TEXTE AFFICHÉ >>
..........
Jean-Baptiste Del Amo : Une Education libertine

Jean-Baptiste Del Amo, Jean-Baptiste Garcia, né à Toulouse en 1981, a pris un pseudonyme lorsqu’en 2008 alors qu’il s’apprête à publier son premier roman, son éditeur, Gallimard, publie aussi le premier roman d’un autre auteur toulousain, Tristan Garcia, partageant donc le même nom de famille. Jean-Baptiste Garcia prend alors le nom de plume de Del Amo, le nom de sa grand-mère paternelle. Une Education libertine, paru en 2008, a obtenu l'année suivante le prix Goncourt du premier roman.  

Paris en 1760, sous le règne de Louis XV. Gaspard, un jeune Breton de Quimper sans le sou, a quitté sa porcherie familiale et fui vers Paris. Sans argent ni abri, il trouve un boulot sur la Seine grâce à Lucas, rencontré par hasard qui le prend en charge et avec lequel il aura sa première expérience sexuelle. Il connaitra ensuite la prostitution avant d’être engagé par un perruquier comme apprenti, ce qui lui offre la possibilité de fréquenter des gens d’une condition supérieure et d’être remarqué par le comte Etienne de V. L’homme est un libertin à la réputation sulfureuse et Gaspard tombe sous son charme diabolique. Dès lors va commencer pour le jeune Breton une ascension sociale monnayée avec son corps…  

Un très bon roman d’une horrible beauté ! Je ne sais pas si l’auteur l’a voulu ainsi mais son livre a des airs de pastiche des romans de Pierre Choderlos de Laclos (Les Liaisons dangereuses) ou Sade (quand il est encore sage). Car c’est bien l’écriture qui marque en premier le lecteur, un style à l’ancienne, comme celui des auteurs cités ci-avant. Et ce texte, d’une puissance évocatrice extraordinaire !
..........
CONSIGNE 1 >> Recopiez tel quel le passage des documents ci-dessous, du tout début des documents jusqu'à la ligne contenant « treatment alternatives or », celle-ci comprise.

DONNÉES FOURNIES >>
..........
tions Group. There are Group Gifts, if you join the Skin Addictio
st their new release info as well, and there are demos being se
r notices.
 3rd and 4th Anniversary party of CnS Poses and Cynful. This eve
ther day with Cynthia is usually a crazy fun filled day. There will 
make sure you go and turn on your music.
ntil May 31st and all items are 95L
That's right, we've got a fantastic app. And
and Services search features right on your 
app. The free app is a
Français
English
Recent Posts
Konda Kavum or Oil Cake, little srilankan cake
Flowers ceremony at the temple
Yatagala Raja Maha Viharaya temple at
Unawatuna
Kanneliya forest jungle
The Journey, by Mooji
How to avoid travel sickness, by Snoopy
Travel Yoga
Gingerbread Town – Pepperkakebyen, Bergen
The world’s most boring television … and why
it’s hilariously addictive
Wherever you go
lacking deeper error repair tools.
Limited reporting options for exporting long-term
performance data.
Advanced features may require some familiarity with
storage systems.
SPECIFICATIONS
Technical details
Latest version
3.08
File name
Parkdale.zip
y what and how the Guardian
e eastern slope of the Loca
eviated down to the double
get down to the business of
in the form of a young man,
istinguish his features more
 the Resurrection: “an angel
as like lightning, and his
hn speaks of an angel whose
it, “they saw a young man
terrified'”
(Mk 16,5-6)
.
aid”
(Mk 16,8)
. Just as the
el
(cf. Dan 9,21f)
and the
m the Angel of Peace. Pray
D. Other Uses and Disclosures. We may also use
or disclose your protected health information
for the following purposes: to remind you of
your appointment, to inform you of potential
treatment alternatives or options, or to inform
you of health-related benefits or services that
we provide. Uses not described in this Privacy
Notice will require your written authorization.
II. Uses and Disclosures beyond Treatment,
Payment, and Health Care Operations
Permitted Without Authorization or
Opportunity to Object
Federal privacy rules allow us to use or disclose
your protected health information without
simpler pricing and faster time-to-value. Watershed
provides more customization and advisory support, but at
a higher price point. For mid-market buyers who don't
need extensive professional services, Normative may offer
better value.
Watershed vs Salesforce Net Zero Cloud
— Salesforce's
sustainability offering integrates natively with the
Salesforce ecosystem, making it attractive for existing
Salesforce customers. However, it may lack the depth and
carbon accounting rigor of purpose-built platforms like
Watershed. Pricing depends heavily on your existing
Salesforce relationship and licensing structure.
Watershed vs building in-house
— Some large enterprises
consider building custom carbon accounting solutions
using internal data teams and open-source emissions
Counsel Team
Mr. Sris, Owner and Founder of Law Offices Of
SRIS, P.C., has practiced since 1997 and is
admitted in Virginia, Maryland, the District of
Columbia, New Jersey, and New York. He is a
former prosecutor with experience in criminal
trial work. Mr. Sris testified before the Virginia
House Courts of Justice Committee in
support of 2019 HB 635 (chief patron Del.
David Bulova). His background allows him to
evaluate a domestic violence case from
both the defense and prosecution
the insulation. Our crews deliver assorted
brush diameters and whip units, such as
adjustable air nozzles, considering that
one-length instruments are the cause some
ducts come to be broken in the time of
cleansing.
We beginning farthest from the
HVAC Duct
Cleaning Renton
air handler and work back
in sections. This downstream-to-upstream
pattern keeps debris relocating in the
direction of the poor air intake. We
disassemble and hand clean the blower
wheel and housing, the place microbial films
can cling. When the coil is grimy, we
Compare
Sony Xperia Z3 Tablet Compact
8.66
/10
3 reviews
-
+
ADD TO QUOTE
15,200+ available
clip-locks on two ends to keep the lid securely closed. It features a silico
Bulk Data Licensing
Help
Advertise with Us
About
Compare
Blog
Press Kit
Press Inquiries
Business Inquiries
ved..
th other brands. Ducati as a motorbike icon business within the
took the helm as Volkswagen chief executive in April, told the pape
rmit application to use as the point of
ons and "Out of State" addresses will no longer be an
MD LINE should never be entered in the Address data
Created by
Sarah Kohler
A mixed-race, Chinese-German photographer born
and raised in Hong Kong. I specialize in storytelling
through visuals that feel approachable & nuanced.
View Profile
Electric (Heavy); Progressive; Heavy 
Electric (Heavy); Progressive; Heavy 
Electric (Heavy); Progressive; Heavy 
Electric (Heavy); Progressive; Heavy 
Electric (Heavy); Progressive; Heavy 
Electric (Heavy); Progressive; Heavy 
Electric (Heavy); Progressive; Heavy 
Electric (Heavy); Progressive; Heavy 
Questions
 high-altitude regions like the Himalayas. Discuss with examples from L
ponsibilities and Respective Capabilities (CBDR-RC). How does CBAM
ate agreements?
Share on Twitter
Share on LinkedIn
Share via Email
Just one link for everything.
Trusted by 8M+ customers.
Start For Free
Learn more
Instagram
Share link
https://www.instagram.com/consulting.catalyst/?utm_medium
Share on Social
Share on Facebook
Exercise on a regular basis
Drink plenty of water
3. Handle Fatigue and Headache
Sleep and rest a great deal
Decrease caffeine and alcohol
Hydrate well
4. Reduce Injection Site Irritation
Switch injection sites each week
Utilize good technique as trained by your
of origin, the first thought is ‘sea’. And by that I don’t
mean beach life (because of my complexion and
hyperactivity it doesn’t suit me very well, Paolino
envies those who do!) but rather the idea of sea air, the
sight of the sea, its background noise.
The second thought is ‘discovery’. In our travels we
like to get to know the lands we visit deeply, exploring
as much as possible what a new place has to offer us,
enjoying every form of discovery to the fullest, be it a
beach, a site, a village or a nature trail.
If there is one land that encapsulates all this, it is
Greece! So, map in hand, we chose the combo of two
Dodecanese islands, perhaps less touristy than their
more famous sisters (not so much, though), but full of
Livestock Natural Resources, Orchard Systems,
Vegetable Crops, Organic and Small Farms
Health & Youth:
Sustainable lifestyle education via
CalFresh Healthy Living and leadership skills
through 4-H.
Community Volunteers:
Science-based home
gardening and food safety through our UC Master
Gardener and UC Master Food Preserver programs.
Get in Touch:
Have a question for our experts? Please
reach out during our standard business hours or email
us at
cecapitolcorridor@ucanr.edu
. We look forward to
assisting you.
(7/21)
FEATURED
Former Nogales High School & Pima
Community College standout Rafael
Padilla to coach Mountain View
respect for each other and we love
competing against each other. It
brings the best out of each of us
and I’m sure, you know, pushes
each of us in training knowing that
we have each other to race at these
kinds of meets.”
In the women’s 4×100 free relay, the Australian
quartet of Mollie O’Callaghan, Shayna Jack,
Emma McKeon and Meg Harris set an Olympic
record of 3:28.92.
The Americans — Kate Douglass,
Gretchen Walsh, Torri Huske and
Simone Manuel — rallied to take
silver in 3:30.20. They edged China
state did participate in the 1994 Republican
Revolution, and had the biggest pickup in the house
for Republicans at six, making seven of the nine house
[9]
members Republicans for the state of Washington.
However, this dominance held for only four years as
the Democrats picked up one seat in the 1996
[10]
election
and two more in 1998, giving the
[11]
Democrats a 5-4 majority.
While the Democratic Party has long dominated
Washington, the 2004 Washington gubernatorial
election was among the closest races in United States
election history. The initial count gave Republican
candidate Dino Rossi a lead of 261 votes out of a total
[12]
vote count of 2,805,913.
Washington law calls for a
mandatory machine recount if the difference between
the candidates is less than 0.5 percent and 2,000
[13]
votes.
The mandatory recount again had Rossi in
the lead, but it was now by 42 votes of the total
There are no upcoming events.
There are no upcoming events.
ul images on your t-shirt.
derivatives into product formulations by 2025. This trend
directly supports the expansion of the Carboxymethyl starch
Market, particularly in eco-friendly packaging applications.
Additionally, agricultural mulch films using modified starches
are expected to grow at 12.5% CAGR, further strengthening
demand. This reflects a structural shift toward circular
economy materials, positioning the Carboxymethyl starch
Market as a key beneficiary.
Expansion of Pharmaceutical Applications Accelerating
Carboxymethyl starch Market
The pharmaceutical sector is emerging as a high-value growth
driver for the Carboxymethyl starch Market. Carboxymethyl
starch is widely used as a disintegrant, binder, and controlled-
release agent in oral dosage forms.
..........
CONSIGNE 2 >>
D'après le texte sur Une Education libertine :
(a) Dans quelle ville et en quelle année Jean-Baptiste Garcia est-il né ?
(b) À qui appartenait le nom Del Amo qu'il a pris comme nom de plume ?
(c) Qui engage Gaspard comme apprenti ?

VOTRE RÉPONSE 1 >>
tions Group. There are Group Gifts, if you join the Skin Addictio
st their new release info as well, and there are demos being se
r notices.
 3rd and 4th Anniversary party of CnS Poses and Cynful. This eve
ther day with Cynthia is usually a crazy fun filled day. There will 
make sure you go and turn on your music.
ntil May 31st and all items are 95L
That's right, we've got a fantastic app. And
and Services search features right on your 
app. The free app is a
Français
English
Recent Posts
Konda Kavum or Oil Cake, little srilankan cake
Flowers ceremony at the temple
Yatagala Raja Maha Viharaya temple at
Unawatuna
Kanneliya forest jungle
The Journey, by Mooji
How to avoid travel sickness, by Snoopy
Travel Yoga
Gingerbread Town – Pepperkakebyen, Bergen
The world’s most boring television … and why
it’s hilariously addictive
Wherever you go
lacking deeper error repair tools.
Limited reporting options for exporting long-term
performance data.
Advanced features may require some familiarity with
storage systems.
SPECIFICATIONS
Technical details
Latest version
3.08
File name
Parkdale.zip
y what and how the Guardian
e eastern slope of the Loca
eviated down to the double
get down to the business of
in the form of a young man,
istinguish his features more
 the Resurrection: “an angel
as like lightning, and his
hn speaks of an angel whose
it, “they saw a young man
terrified'”
(Mk 16,5-6)
.
aid”
(Mk 16,8)
. Just as the
el
(cf. Dan 9,21f)
and the
m the Angel of Peace. Pray
D. Other Uses and Disclosures. We may also use
or disclose your protected health information
for the following purposes: to remind you of
your appointment, to inform you of potential
treatment alternatives or options, or to inform

VOTRE RÉPONSE 2 >>
(a) À Toulouse, en 1981.
(b) À sa grand-mère paternelle.
(c) Un perruquier.